Records to process
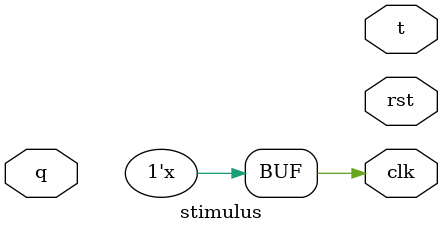
<source format=v>

module stimulus(q, t, clk, rst);
	input [3:0]q;
	output t, clk, rst;
	reg t, clk, rst;
	always
		#5 clk = ~clk;
	initial
	begin
		clk = 1'b0;

	end
	initial
		$monitor($time, ", t=%b, rst=%b, clk=%b, q=%b", t, rst, clk, q);
endmodule

</source>
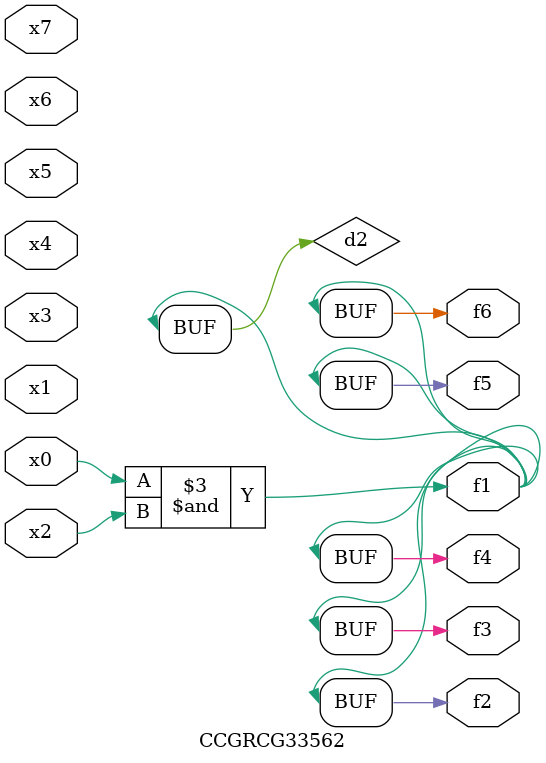
<source format=v>
module CCGRCG33562(
	input x0, x1, x2, x3, x4, x5, x6, x7,
	output f1, f2, f3, f4, f5, f6
);

	wire d1, d2;

	nor (d1, x3, x6);
	and (d2, x0, x2);
	assign f1 = d2;
	assign f2 = d2;
	assign f3 = d2;
	assign f4 = d2;
	assign f5 = d2;
	assign f6 = d2;
endmodule

</source>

What to do
Where an entry holds a picture, drop it and transcribe everything else exactly.

Answer section
<source format=v>

module stimulus(q, t, clk, rst);
	input [3:0]q;
	output t, clk, rst;
	reg t, clk, rst;
	always
		#5 clk = ~clk;
	initial
	begin
		clk = 1'b0;

	end
	initial
		$monitor($time, ", t=%b, rst=%b, clk=%b, q=%b", t, rst, clk, q);
endmodule

</source>
<source format=v>
module CCGRCG33562(
	input x0, x1, x2, x3, x4, x5, x6, x7,
	output f1, f2, f3, f4, f5, f6
);

	wire d1, d2;

	nor (d1, x3, x6);
	and (d2, x0, x2);
	assign f1 = d2;
	assign f2 = d2;
	assign f3 = d2;
	assign f4 = d2;
	assign f5 = d2;
	assign f6 = d2;
endmodule

</source>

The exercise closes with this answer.